• Friday, 28 June 2024

Anti-Corruption Commission: No systemic supervision in implementing laws, corruption in managing state-owned property

Anti-Corruption Commission: No systemic supervision in implementing laws, corruption in managing state-owned property

Skopje, 4 August 2023 (MIA) – Supervising the implementation of laws is not systemically organized, and this in practice leads to ineffective implementation of laws.
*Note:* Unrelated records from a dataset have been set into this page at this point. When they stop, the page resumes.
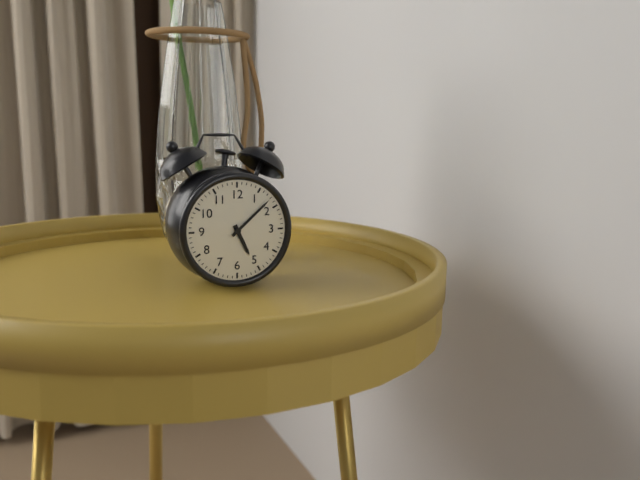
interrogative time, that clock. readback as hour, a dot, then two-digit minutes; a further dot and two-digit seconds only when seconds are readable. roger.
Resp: 5.08
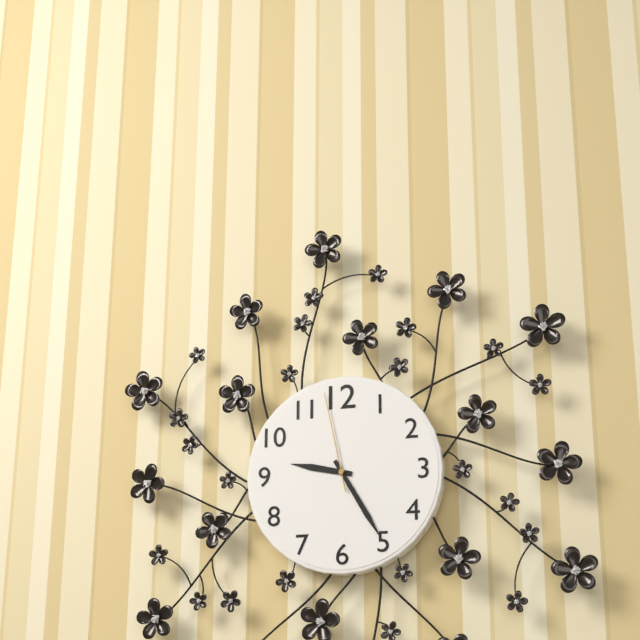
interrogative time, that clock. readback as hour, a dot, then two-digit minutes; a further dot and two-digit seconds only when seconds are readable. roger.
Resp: 9.25.58
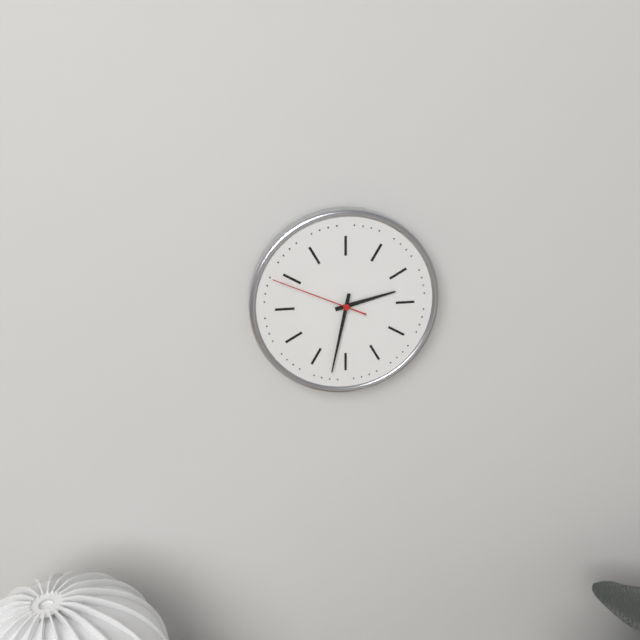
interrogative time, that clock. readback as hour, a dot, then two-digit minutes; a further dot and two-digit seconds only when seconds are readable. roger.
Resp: 2.32.49
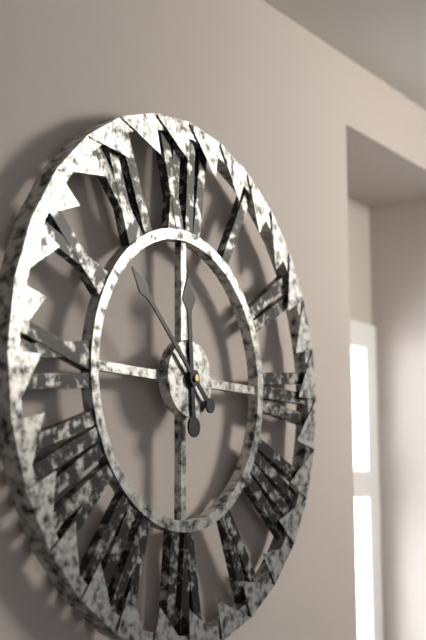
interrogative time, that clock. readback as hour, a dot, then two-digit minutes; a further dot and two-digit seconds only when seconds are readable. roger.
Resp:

It is necessary to revise the organization and functioning of the inspection services, as well as other types of control and supervision, in order to guarantee the consistent implementation of the laws, the State Commission for the Prevention of Corruption said on Friday.

Inspection supervision is the most important mechanism for controlling the implementation of laws, but in some laws, in addition to inspection supervision, other types of supervision, controls and audits are foreseen which are not clearly and precisely defined, Anti-Corruption Commission said at its 90th session held online via Zoom.

Accordingly, the Anti-Corruption Commission adopted a decision to amend and supplement the National Strategy for the Prevention of Corruption and Conflict of Interest 2021-2025. One of the new sectors (areas) proposed in the strategy is precisely “Supervision of the implementation of laws.”

“Moreover, it is crucial to strengthen the personnel and technical capacities of the inspection service, because at the moment, even in those areas where there are two different inspection services, at the central and local level, however, in practice there is no essential and systematic inspection supervision because none of these services had sufficient capacity,” member of the Anti-Corruption Commission and coordinator for drafting the Strategy, Vladimir Georgiev, said.

According to him, three priority problems that generate risks of corruption in this area have been determined in the "Supervision of Law Enforcement" sector, for the overcoming of which three measures and 10 activities are foreseen.

Anti-Corruption Commission proposes the second new area to be included separately in the National Strategy is “state-owned property.”

“In order to prevent corruption, which is particularly uttered in the management and disposal of state-owned property, it is very important to establish a transparent system of use, management and disposal of state-owned property, and for this goal, a registry of this property must be urgently created, which will be publicly available and which will allow any change in the state-owned property to be publicly monitored,” Georgiev said.

Part of the existing activities would be modified in the Strategy, but a total of 102 new activities would be added, which include the 18 activities from the two new areas - "Supervision of the implementation of laws" and "State-owned property,” Georgiev said.

In 2022, out of a total of 165 planned activities, which included the unrealized ones from 2021, only 17 or 10 percent were implemented, 55 percent were unrealized, while 35 percent were in the process of implementation.

The State Commission for the Prevention of Corruption adopted the National Strategy for the Prevention of Corruption and Conflict of Interest 2021-2025 on December 10, 2020 and Parliament adopted it on April 18, 2021, Geogiev added.

The State Commission for the Prevention of Corruption prepares annual reports on the implementation of the Strategy and submits them to the Parliament every year by March 31.